Le hard-top disponible mérite aussi d’être relevé. Historiquement, beaucoup de Morgan se contentaient de capotes en toile assez rudimentaires. Ici, la marque ajoute une dose de polyvalence et de finition. Ce détail dit beaucoup de l’auto : elle veut rester spéciale sans se condamner à être pénible. Le vrai sujet, c’est cet équilibre entre caractère et usage, pas la posture du purisme absolu.

En France, le prix et le malus risquent de couper l’élan
Côté tarifs, la Supersport 400 démarre à 112 965 livres, soit un peu plus de 130 000 euros au cours mentionné dans le brouillon. À ce niveau, Morgan ne parle plus à l’amateur de petit roadster, mais à un client de niche, déjà prêt à payer cher pour la différence. Ce n’est pas un problème en soi : la marque vit justement de cette rareté. En revanche, sur le marché français, la question fiscale vient alourdir l’addition.
Le brouillon indique que le modèle risque de subir un lourd malus chez nous, ce qui paraît logique pour un six cylindres thermique non électrifié. Le montant exact n’est pas précisé, donc il serait hasardeux d’aller plus loin. Mais la conséquence est claire : entre le prix de départ, les options et la fiscalité, cette Morgan devient moins une sportive plaisir qu’un caprice d’esthète fortuné. Une auto de collection presque neuve, en somme.
Cette équation réduit forcément sa diffusion. Morgan prévoit déjà des séries limitées dans les 18 mois à venir, signe que la marque entend faire vivre commercialement cette base. Mais il ne faut pas se raconter d’histoire : la Supersport 400 restera une proposition confidentielle, surtout en France. Son intérêt est ailleurs. Elle rappelle qu’il existe encore une place, minuscule mais bien réelle, pour des autos de caractère qui ne s’excusent pas d’être thermiques.
Ce que la Morgan Supersport 400 dit encore de la sportive plaisir
Cette Supersport 400 n’est pas importante parce qu’elle affiche 400 ch. D’autres font plus, pour moins cher, avec plus d’équipement et parfois plus d’efficacité. Elle compte parce qu’elle défend une lecture devenue rare de la sportive : faible poids, architecture classique, design identitaire et moteur noble sans béquille électrique.
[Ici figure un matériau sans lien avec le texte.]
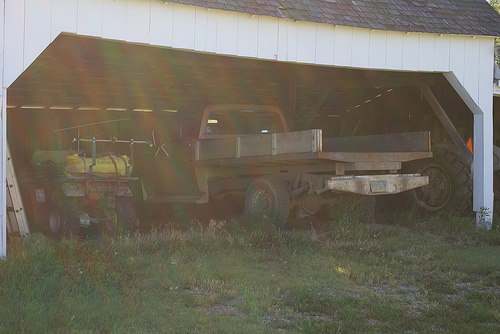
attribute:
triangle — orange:
[451, 124, 485, 167]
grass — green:
[64, 265, 239, 327]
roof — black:
[145, 1, 497, 40]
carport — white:
[3, 1, 495, 257]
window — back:
[206, 109, 281, 136]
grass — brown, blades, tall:
[9, 227, 497, 332]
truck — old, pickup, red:
[139, 103, 439, 230]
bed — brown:
[197, 132, 439, 163]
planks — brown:
[46, 7, 477, 77]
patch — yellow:
[330, 262, 353, 279]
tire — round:
[244, 177, 293, 227]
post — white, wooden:
[467, 109, 494, 233]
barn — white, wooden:
[0, 0, 497, 231]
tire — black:
[221, 150, 297, 244]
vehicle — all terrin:
[155, 96, 438, 223]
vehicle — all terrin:
[18, 136, 166, 236]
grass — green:
[2, 217, 498, 332]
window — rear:
[203, 107, 288, 133]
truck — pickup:
[132, 109, 437, 218]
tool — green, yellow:
[44, 137, 151, 229]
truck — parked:
[152, 94, 473, 255]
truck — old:
[141, 62, 446, 251]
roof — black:
[206, 0, 499, 42]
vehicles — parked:
[22, 96, 449, 233]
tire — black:
[240, 174, 288, 227]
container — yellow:
[61, 146, 141, 177]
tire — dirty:
[238, 169, 296, 231]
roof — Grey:
[306, 1, 495, 80]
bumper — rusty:
[312, 170, 442, 197]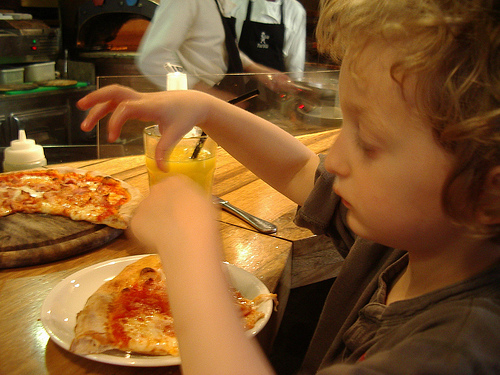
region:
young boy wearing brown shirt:
[95, 12, 478, 357]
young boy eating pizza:
[50, 1, 477, 356]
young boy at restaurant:
[0, 26, 485, 361]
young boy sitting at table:
[76, 34, 486, 366]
C’est une proposition cohérente, mais pas irréprochable.
Pour qui cherche une auto ultra exclusive, au style immédiatement identifiable et à la mécanique sérieuse, Morgan signe une offre singulière. Pour qui veut le meilleur rapport prix/prestations, une boîte manuelle, ou une dotation sportive de série plus généreuse, la note grimpe vite et les concessions sautent aux yeux. En clair, la Supersport 400 séduit davantage par ce qu’elle représente que par sa rationalité. Et dans le monde actuel, c’est déjà beaucoup.
À retenir avant de regarder cette Morgan de plus près
- La Supersport 400 devient la Morgan de série la plus puissante avec 400 ch.
- Elle conserve un six cylindres BMW sans aucune électrification.
- Son poids annoncé de 1 170 kg reste un argument central face aux sportives modernes.
- La boîte automatique ZF à huit rapports est imposée, sans alternative manuelle mentionnée.
- Le différentiel autobloquant est en option, ce qui interroge à ce niveau de prix.
- En France, le tarif et le malus risquent de réserver l’auto à une poignée d’acheteurs.
Au final, la Morgan Supersport 400 s’adresse à un conducteur qui veut une sportive de collection… sans attendre trente ans. Son charme tient à sa cohérence et à son refus de lisser l’expérience. Ses limites sont tout aussi nettes : prix élevé, diffusion confidentielle, compromis discutables sur l’équipement et fiscalité peu clémente. Pour un plaisir plus accessible, une Mazda MX-5 reste une alternative évidente ; pour davantage de performances rationnelles, il faudra regarder ailleurs. Morgan, elle, continue de rouler en marge. Et c’est précisément ce qui la rend désirable.